> **Task set**
1. List every sleep duration that the commit page's description gives for a fail_count level.
2. From the commit page, extract the stretch from "Add smart sleep" through "10 sec (default)".
3. According to the commit page, which file did this commit change?

> **Page excerpt**
=== Begin Enclosure ===
Add smart sleep based on fail_count to prevent excessive monitoring cycles

- fail_count >= 3: sleep 1 hour - fail_count >= 2: sleep 15 min - fail_count >= 1: sleep 5 min - fail_count = 0: sleep 10 sec (default)
2026-04-12 09:20:17 -03:00 · 2026-04-12 09:20:17 -03:00 · 256d55fc93
commit 256d55fc93
parent 789789e313
1 changed files with 25 additions and 2 deletions
--- a/src/drive/drive_monitor/mod.rs
+++ b/src/drive/drive_monitor/mod.rs
@ -291,8 +291,31 @@ impl DriveMonitor {
            {
                debug!("[DRIVE_MONITOR] Inside monitoring loop for bot {}", self_clone.bot_id);
                debug!("[DRIVE_MONITOR] Periodic check starting for bot {}", self_clone.bot_id);
-                // Use fixed 10 second interval instead of backoff calculation
-                tokio::time::sleep(Duration::from_secs(10)).await;
+                
+                // Smart sleep based on fail_count - prevent excessive retries
+                {
+                    let states = self_clone.file_states.read().await;
+                    let max_fail_count = states.values()
+                        .map(|s| s.fail_count)
+                        .max()
=== End Enclosure ===
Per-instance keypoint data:
=== Begin Enclosure ===
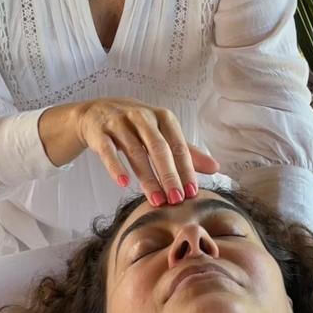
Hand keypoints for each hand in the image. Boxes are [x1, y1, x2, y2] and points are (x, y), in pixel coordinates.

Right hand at [75, 98, 219, 204]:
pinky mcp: (99, 132)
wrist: (96, 112)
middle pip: (159, 148)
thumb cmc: (136, 126)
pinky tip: (123, 183)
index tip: (192, 192)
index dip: (186, 169)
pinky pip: (108, 151)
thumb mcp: (162, 133)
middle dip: (169, 175)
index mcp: (162, 117)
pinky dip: (115, 167)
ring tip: (156, 200)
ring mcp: (119, 123)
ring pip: (135, 152)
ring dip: (147, 178)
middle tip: (177, 200)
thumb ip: (186, 151)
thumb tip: (216, 168)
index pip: (178, 145)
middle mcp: (142, 117)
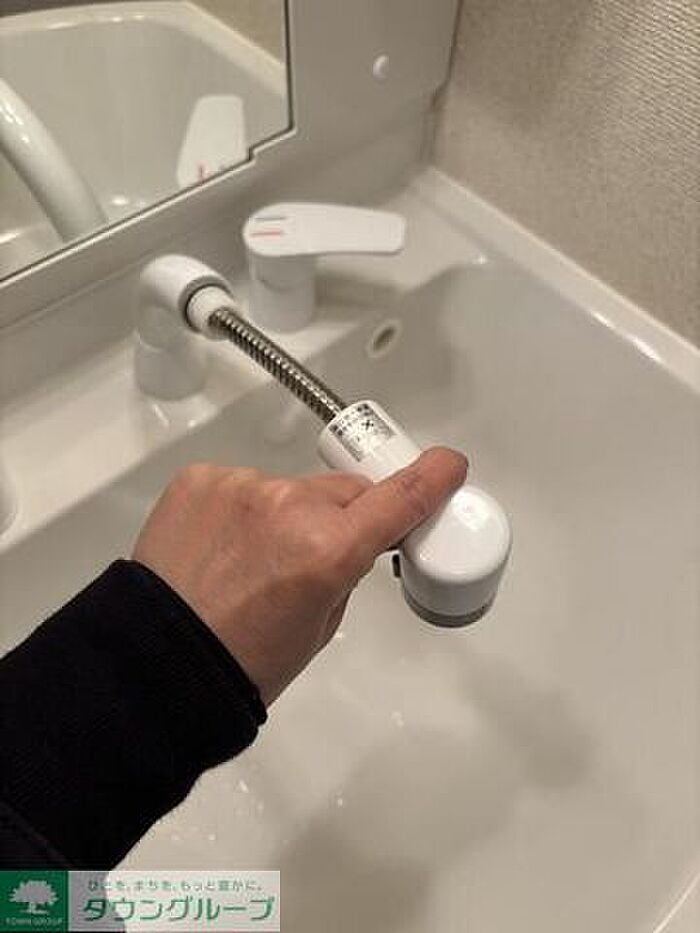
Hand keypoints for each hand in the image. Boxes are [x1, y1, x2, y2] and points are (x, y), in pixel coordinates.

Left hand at [133, 448, 467, 704]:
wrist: (156, 663)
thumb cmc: (242, 664)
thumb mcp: (321, 625)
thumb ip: (344, 568)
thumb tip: (347, 539)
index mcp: (328, 550)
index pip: (400, 499)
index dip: (432, 479)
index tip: (448, 465)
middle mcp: (289, 506)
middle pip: (344, 492)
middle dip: (342, 516)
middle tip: (313, 556)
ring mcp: (241, 487)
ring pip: (291, 490)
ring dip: (286, 515)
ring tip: (250, 563)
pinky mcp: (202, 479)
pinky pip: (244, 486)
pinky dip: (242, 510)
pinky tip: (220, 548)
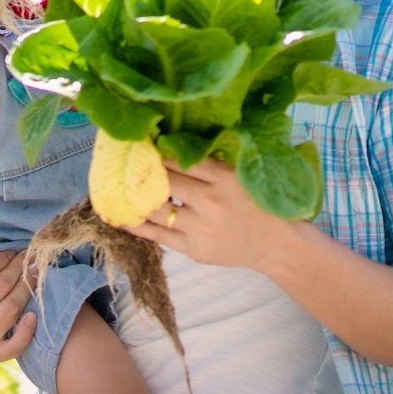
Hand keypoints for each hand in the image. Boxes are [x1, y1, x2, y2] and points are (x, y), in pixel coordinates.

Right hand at [0, 240, 36, 361]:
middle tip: (27, 256)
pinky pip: (14, 346)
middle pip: (1, 288)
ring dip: (27, 287)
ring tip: (34, 272)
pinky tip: (33, 314)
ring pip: (11, 309)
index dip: (1, 259)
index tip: (11, 251)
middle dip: (17, 268)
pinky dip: (26, 332)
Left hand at [125, 159, 292, 271]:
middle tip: (123, 162)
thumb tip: (172, 144)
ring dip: (134, 197)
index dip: (157, 151)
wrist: (277, 244)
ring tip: (116, 187)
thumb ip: (211, 162)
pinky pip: (157, 235)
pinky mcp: (194, 249)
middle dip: (142, 171)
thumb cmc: (257, 203)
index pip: (181, 159)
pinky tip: (119, 216)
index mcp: (224, 177)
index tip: (140, 143)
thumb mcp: (239, 175)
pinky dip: (136, 224)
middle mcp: (210, 201)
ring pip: (156, 209)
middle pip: (165, 182)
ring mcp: (200, 228)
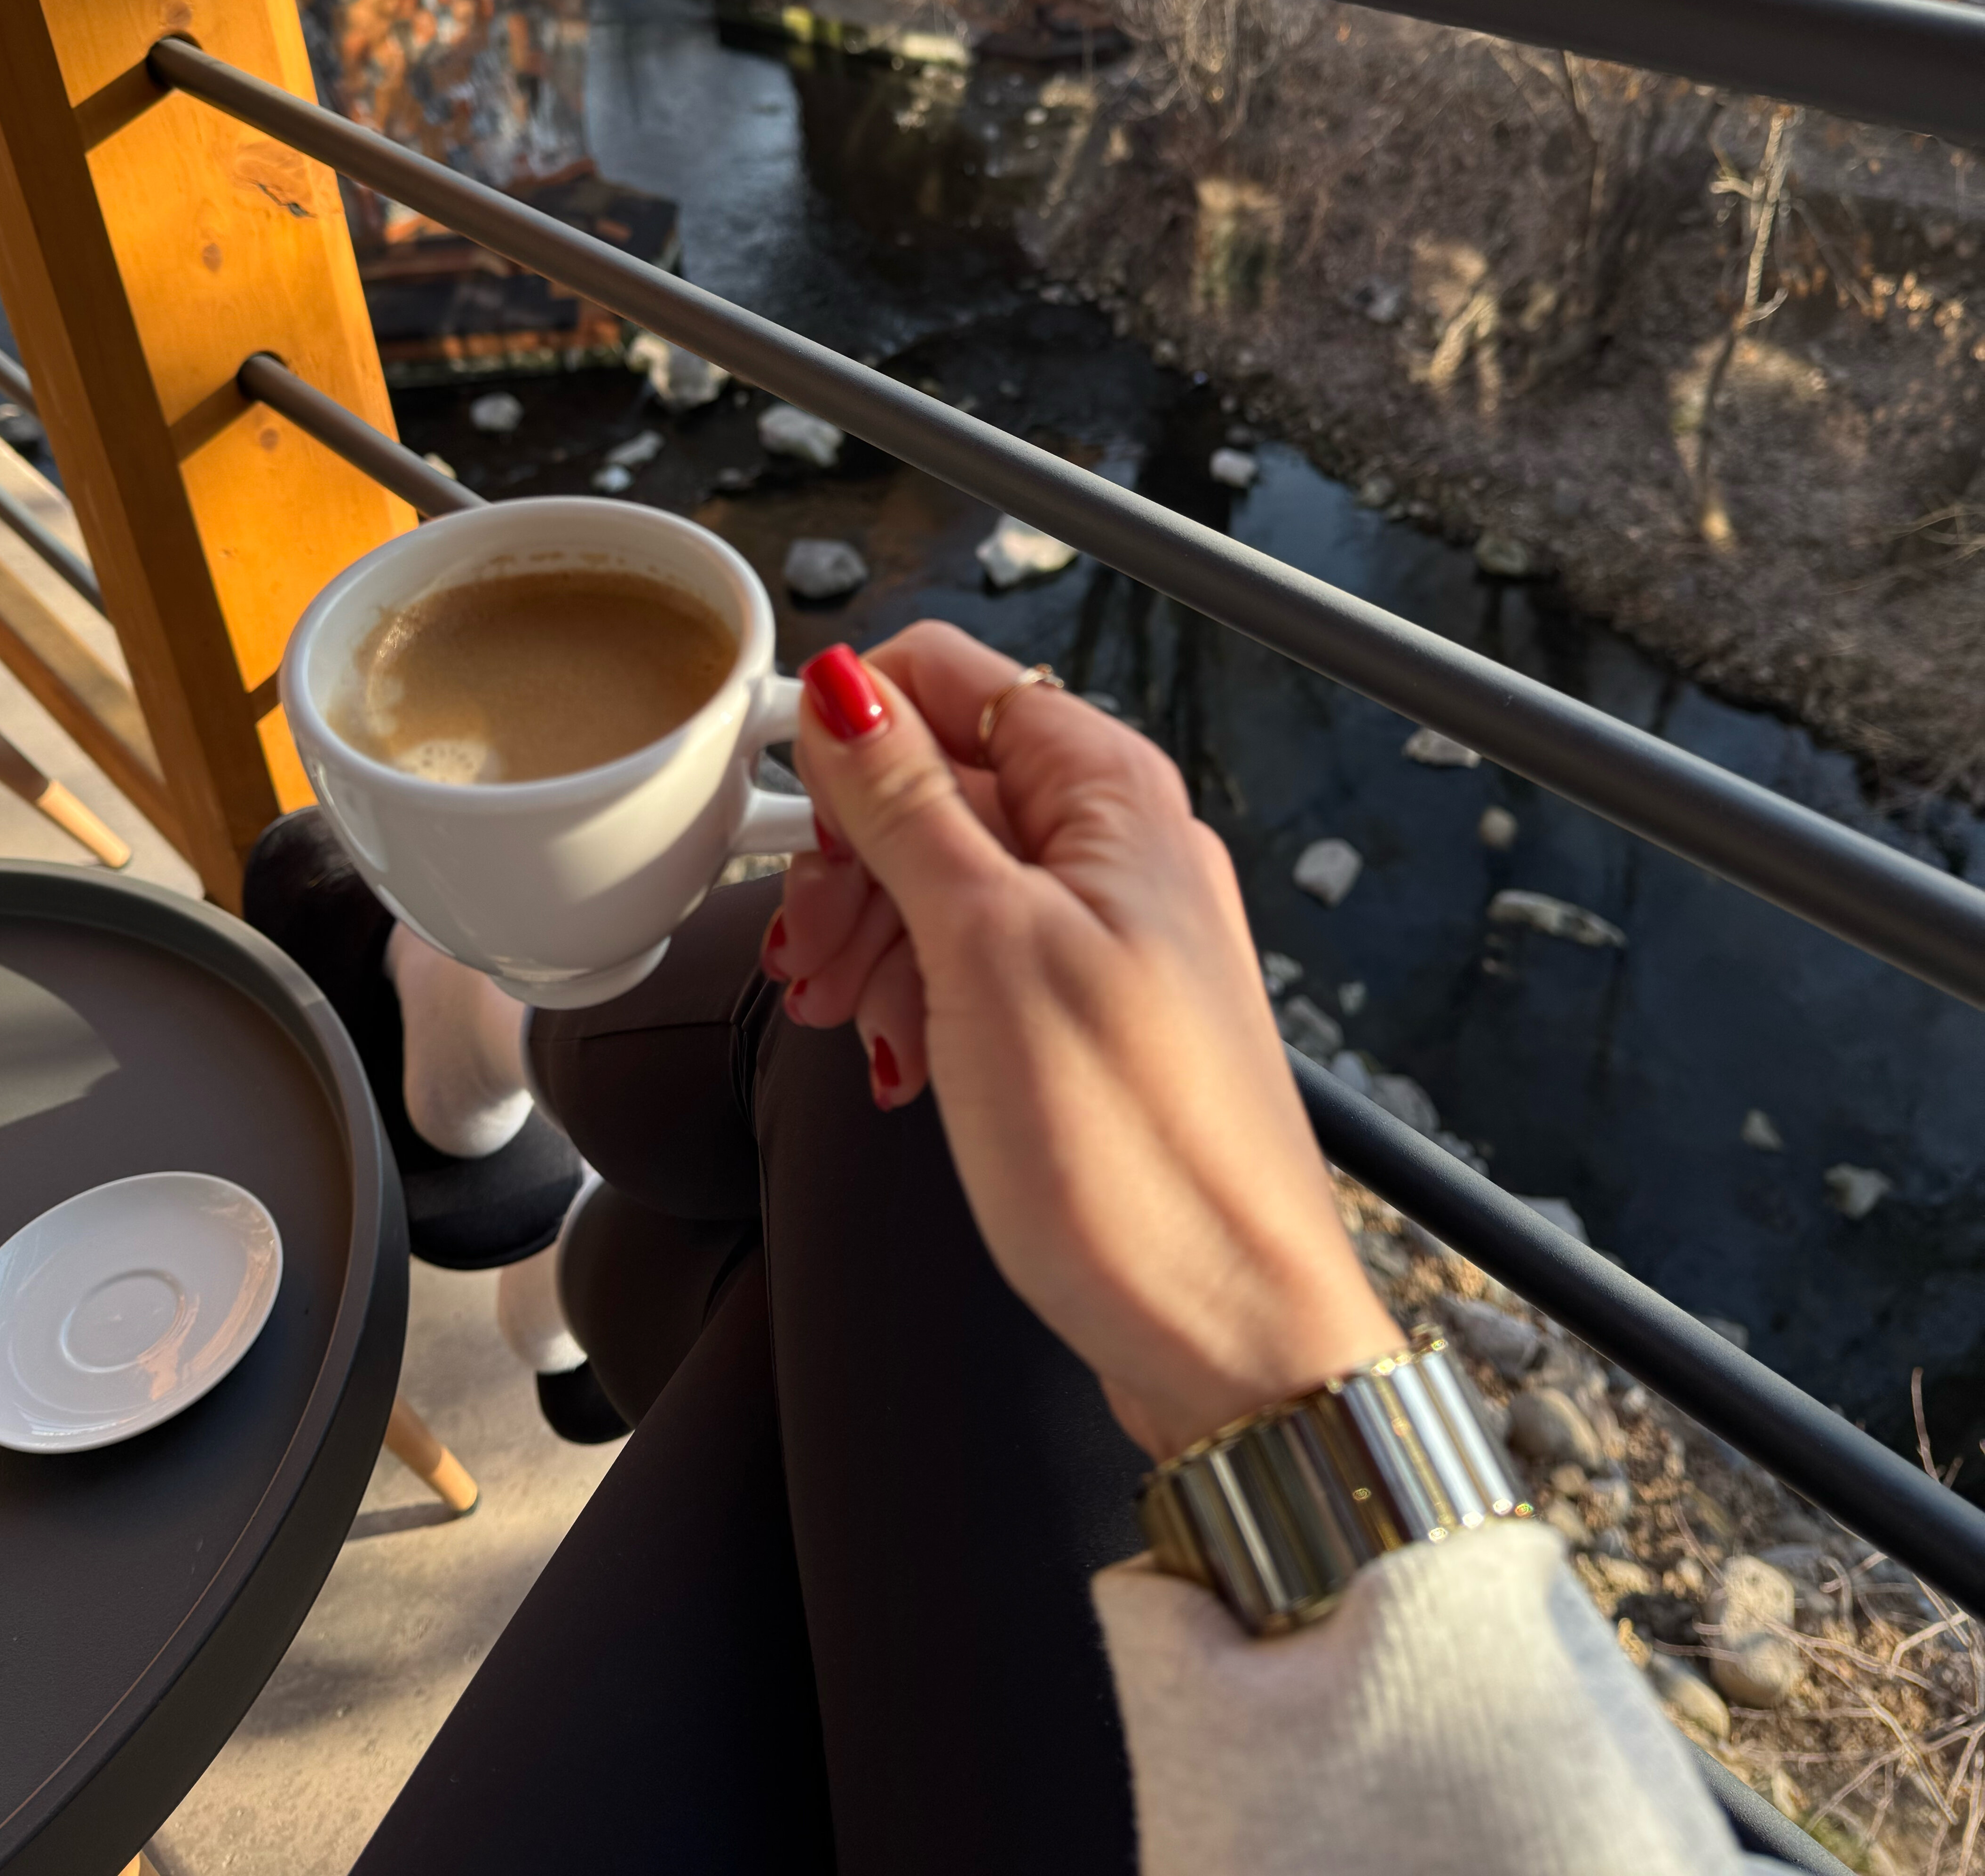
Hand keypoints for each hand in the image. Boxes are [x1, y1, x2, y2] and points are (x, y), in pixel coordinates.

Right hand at [767, 623, 1402, 1458]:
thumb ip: (908, 805)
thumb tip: (844, 688)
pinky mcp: (1092, 1016)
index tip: (783, 809)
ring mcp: (1109, 933)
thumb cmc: (1132, 1154)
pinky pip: (978, 963)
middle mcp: (1121, 845)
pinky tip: (896, 1060)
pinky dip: (919, 999)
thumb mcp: (985, 947)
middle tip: (808, 952)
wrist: (1230, 1335)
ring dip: (872, 938)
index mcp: (1110, 793)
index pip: (951, 678)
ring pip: (947, 878)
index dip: (853, 729)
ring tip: (843, 1021)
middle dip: (851, 858)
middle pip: (940, 782)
=== End Enclosure ===
> **Results**
1. 1 hour, 15 min, 5 min, 10 sec

2.
Add smart sleep based on fail_count to prevent excessive monitoring cycles

- fail_count >= 3: sleep 1 hour - fail_count >= 2: sleep 15 min - fail_count >= 1: sleep 5 min - fail_count = 0: sleep 10 sec (default)

3. src/drive/drive_monitor/mod.rs